The music of Trevor Stewart and Earthlines has been hailed as groundbreaking: the unique combination of sounds of traditional instruments from around the world such as the Native American flute, didgeridoo, viola and djembe mixed with modern instruments such as the Chapman Stick and steel drums.  Their innovative approach to composition and improvisational interplay is inspired from spiritual and healing traditions from around the world (and beyond). The name Earthlines itself derives from the idea that music can exist at the line between Heaven and Earth, while also being the lines that connect us all as human beings.

Rik Stevenson has been a Kansas Acoustic Art's Association member since moving to Wichita in 1999 where he served on the board for several years. Immediately being drawn to this organization's passion for acoustic music of all genres, but also for being progressive enough to allow for the new and unusual. He was originally a singer-songwriter deep into folk and acoustic roots blues, but also happened to play the didgeridoo where he was accepted into various Irish jams wholeheartedly.

Rik's relationship with Trevor grew as a result of Trevor's understanding and proficiency in playing music of a more meditative and healing aspect. Rik had previously studied music therapy used particularly by ancient cultures for healing and mood altering qualities. After being diagnosed with cancer in 2006, his music took on a whole new urgency. Rik then took up the Native American flute. His first flute was built especially for him in the healing key of F# and blessed by a Lakota Shaman. The blessing given to this flute is that it heal the hearts of all who hear it. From there, Rik and Trevor recorded the album 'Healing River' finished the day before brain surgery. Although he was given a poor prognosis, he has recovered and Rik's musical evolution has blossomed into the 'Earthlines' experience.

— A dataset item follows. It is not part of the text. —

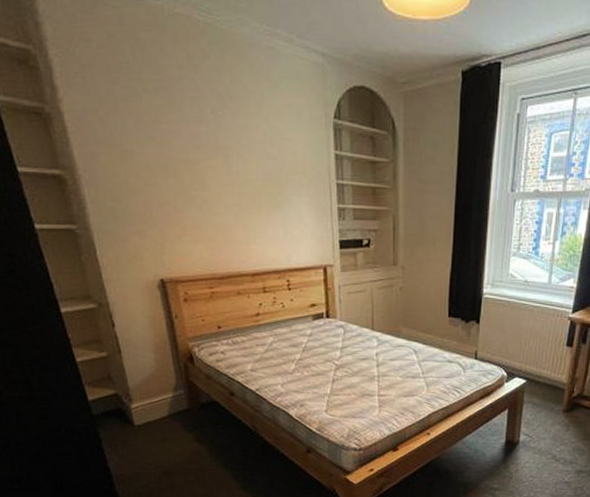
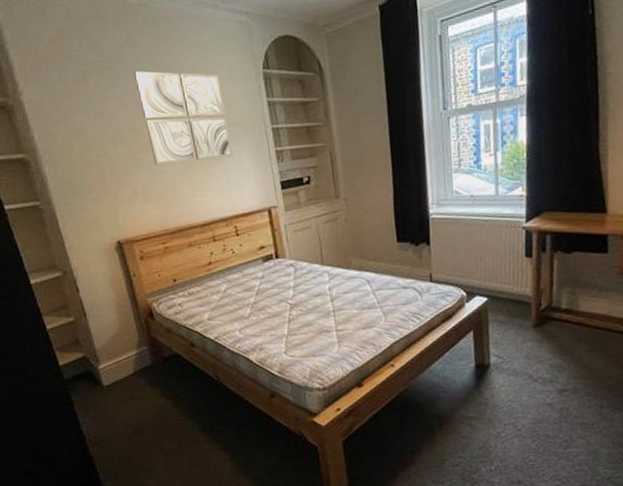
wall art: none [193,98,293,207] -> present [134,71,233,165]

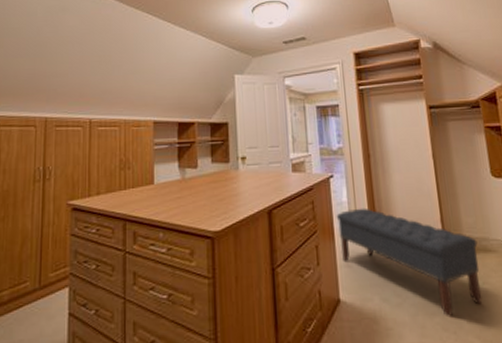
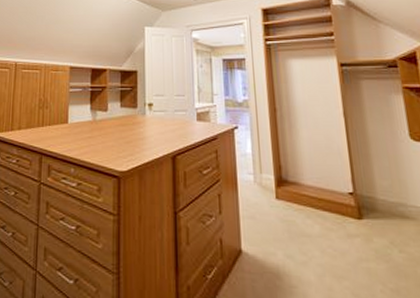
bench: present [336,208,483,318] -> none [240,161,399,283]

Terry Corbett is known in Wichita largely for his tile and other visual arts, but comes from a family with a very strong musical background. His unique style of songwriting and steel drumming is peaceful and ethereal. Terry's wise sense of improvisation and counterpoint is the glue to the different elements of the group.

Dennis Balderes started playing music at age 11. He was playing guitar and percussion as a teenager with latin, rock and gospel groups in venues around Wichita. Dennis performed at Jerry Garcia's wake. He currently plays with a local group called Infusion. In any musical situation he always plays with great love, so it's no wonder why his vast, warm sound on the djembe is the heartbeat of 'Earthlines'. 



"I don't know if it was that blessing or something else, but the music {of Trevor Stewart and Earthlines} washed over me like baptism water".